Remember the original PalmPilot from the mid-’90s? It beat Apple’s Newton and the bizarre Psion devices to become the first electronic organizer to really catch on, and even though it had no built in wireless or modem it was pretty cool and sold by the boatload.
Way back then, certain anti-virus vendors offered versions of their products which included an additional module to install on the PalmPilot to protect against malware. Hypothetical malware, you understand, because none existed at the time. Yes, you read that right. They sold products which protected against threats that did not exist. Talk about over-hyping a threat!
Ever noticed how often security scare stories appear in the press with ads for security products on the facing pages. And how often pieces predicting how a new piece of technology is going to cause endless security breaches quote “experts” you’ve never heard of until then. One might almost suspect they were just after the publicity.
These are things that make you go Mmmmmm. And quite rightly so. Let’s face it: security vendors need security threats – the bigger the better – to help them sell their products. What do you mean it doesn’t exist? If it’s theoretical, it counts, and there’s gold to be made from it!
And journalists have to write stories, and stories about security threats make great copy. If the threats never materialize, who cares? By then the scaremongering article will have been forgotten, and there’ll be a new one to write about.
Spare a thought for the poor analysts. Many are highly intelligent, insightful people. But others simply want to make a name for themselves, and what better way than being quoted on the front page of an influential trade rag in an article about security?
When you consider it in that way, it’s fairly obvious that some security threats are going to be over-hyped. Why does this matter? Because it you fall for the over-hype you may never implement technology which otherwise have given your organization a significant competitive advantage.
Take the “threat” that the widespread adoption of voice over IP technology is going to cause. “It’s industry opportunists, analysts and the press saying that VoIP is going to cause problems, along with vendors touting their wares,” says Lawrence Orans, a research director at Gartner Group. In particular, Orans highlights the over-hype surrounding SPIT – spam over internet telephony – which some commentators are warning about. If they are to be believed, VoIP will soon be overwhelmed by spam calls clogging up networks and voice mailboxes.
But a moment’s reflection reveals that the threat posed by SPIT simply doesn’t add up, Orans contends. Not only is it too expensive to send voice messages around the world using VoIP, due to termination charges when connecting to the PSTN, but more the point, voice as a spam medium just doesn’t work. You can click on a link in a spam email if you are foolish enough to want to buy fake Viagra or take out a loan from a spammer, but who’s going to make a call?
Or what about wireless access? It didn’t take long after the introduction of the 802.11b standard before herds of journalists, analysts and vendors started wagging their fingers and warning how insecure it was. But, says John Pescatore, a Gartner vice president, what’s relevant is how likely a wireless network security breach is and how easy is it to guard against it. When you put it like that, wireless networks suddenly don’t look so vulnerable – especially when compared against conventional networks.

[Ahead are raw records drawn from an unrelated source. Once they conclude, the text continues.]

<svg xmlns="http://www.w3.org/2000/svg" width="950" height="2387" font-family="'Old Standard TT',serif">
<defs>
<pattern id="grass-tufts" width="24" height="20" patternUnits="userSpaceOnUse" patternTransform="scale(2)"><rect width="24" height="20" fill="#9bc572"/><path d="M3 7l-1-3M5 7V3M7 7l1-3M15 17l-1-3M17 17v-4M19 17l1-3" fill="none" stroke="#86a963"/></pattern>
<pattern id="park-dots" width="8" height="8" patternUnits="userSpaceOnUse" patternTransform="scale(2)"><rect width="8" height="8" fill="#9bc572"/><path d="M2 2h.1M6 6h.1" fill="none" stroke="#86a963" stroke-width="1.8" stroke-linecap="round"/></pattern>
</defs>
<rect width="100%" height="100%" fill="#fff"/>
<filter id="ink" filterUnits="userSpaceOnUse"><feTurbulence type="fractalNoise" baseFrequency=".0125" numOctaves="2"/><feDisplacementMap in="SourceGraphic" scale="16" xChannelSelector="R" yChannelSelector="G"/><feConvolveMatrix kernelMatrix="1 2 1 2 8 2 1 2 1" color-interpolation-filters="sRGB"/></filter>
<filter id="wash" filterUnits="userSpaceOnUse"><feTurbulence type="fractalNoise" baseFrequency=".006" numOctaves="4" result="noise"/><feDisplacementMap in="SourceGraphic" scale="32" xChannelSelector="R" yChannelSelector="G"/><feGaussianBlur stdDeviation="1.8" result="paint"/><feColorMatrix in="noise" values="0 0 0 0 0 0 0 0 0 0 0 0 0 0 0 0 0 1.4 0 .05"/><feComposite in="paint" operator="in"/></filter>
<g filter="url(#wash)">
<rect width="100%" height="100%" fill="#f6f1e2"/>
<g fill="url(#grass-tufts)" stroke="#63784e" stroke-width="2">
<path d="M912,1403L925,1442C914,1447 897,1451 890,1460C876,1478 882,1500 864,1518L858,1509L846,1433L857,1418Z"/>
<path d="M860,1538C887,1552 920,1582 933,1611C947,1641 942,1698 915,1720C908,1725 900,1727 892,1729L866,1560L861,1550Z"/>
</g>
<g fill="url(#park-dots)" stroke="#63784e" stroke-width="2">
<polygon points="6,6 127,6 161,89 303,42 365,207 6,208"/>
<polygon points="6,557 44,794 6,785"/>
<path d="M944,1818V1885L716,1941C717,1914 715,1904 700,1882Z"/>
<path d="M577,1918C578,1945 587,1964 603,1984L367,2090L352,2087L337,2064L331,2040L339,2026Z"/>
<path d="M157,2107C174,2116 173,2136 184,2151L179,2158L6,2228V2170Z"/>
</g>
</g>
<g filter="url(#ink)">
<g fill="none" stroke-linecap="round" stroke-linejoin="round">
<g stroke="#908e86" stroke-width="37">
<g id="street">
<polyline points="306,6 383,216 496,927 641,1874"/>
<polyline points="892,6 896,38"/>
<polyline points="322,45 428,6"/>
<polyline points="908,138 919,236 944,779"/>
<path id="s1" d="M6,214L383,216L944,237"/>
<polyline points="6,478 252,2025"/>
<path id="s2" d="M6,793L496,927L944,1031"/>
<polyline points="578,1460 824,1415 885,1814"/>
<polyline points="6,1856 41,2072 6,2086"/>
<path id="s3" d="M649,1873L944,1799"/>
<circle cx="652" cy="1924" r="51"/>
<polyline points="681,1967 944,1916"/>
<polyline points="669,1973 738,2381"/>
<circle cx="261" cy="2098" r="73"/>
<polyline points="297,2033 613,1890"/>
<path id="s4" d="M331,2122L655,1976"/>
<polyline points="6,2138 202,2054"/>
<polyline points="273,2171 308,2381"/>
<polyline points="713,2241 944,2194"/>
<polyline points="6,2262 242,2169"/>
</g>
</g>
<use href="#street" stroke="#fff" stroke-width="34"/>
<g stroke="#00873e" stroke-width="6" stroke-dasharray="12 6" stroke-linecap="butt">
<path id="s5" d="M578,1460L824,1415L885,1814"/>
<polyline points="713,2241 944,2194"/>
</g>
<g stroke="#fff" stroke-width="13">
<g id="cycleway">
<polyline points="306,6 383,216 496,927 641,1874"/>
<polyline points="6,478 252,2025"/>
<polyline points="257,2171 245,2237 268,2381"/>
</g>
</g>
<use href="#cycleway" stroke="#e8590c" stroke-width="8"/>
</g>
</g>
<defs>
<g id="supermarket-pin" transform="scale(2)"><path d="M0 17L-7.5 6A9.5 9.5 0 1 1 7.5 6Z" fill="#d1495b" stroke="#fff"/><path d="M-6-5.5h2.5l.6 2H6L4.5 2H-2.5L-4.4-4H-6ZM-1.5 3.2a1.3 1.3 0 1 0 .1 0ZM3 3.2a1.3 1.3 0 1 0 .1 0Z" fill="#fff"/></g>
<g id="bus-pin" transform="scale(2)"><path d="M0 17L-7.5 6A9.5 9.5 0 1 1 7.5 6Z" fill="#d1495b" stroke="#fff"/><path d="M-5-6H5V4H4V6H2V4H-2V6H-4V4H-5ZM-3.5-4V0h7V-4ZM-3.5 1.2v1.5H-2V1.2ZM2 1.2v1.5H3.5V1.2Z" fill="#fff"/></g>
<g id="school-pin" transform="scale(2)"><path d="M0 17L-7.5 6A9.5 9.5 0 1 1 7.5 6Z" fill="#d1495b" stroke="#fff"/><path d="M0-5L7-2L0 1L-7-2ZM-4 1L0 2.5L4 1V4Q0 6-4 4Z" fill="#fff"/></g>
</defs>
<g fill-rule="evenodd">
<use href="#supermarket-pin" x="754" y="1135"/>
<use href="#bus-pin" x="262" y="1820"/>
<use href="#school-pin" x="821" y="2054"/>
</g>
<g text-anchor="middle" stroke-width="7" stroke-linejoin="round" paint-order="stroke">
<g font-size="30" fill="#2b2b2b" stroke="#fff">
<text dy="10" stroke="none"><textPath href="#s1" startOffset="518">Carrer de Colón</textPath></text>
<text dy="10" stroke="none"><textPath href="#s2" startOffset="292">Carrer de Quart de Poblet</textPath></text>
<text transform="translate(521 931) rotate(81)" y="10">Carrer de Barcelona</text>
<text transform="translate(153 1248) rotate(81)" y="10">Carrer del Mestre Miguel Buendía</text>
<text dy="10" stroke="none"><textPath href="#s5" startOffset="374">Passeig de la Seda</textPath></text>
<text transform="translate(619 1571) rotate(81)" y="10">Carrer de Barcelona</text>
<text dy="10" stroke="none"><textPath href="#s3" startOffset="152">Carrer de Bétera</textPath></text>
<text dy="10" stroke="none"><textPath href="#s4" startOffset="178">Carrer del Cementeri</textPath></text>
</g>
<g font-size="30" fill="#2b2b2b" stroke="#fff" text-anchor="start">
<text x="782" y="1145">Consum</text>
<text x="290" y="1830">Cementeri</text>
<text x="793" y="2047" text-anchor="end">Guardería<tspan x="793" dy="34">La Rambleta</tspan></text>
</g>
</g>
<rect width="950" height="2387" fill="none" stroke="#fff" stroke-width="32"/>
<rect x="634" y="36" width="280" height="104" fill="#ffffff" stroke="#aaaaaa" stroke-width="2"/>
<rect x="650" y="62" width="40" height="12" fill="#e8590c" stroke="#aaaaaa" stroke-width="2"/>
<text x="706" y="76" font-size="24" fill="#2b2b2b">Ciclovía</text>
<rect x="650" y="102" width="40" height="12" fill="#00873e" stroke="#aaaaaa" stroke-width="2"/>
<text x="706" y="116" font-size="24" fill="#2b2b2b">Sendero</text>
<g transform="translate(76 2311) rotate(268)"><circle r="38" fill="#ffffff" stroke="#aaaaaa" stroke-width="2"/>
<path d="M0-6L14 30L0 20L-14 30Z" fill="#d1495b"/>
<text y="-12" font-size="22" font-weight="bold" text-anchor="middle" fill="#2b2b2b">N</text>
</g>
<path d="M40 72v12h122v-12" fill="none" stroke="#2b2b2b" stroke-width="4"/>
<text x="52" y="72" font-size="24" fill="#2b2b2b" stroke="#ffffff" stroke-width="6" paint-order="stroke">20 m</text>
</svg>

Here’s why. Who can attack a conventional network? Any one of the 6 billion or so inhabitants of this planet who have access to the Internet, in Romania, Russia, Holland, wherever. But who can break into a WLAN? Only people who can get within about 100 yards of it. Even in densely populated cities like New York, this does not amount to many people at all. And how easy is it to secure a WLAN? If you switch on the security features of your access points, change the defaults and hide the SSID, you have pretty good security in most of today’s consumer grade, let alone enterprise, access points.
Where are the real threats then? Generally, they are the old, boring and well understood ones, which journalists and analysts can’t make a name for themselves by writing about any more. One of the biggest and most under-hyped, says Pescatore, is the humble Internet café or kiosk. Anyone using one of these risks having their passwords stolen and send to a mailbox somewhere in Eastern Europe by a keylogger program, and no network administrator can protect against confidential documents being left on these computers by busy executives after opening them as attachments. It’s obvious, boring, under-hyped, and far more likely to happen than someone squatting on your office roof with a laptop trying to intercept your wireless packets or log on to your heavily protected access point.
At the end of the day, your job is to reduce the chances and impact of security breaches to acceptable levels, while ensuring that your organization gets maximum benefit from the technologies that are out there. Lax security means your organization will suffer, but so will falling for over-hype and tightening security so far your organization is stuck in the technological stone age. No-one in their right mind risks taking a shortcut across a forest full of big scary bears, but you’re a fool if you’re too timid to cut through a field of sheep because you’ve read somewhere that they might bite.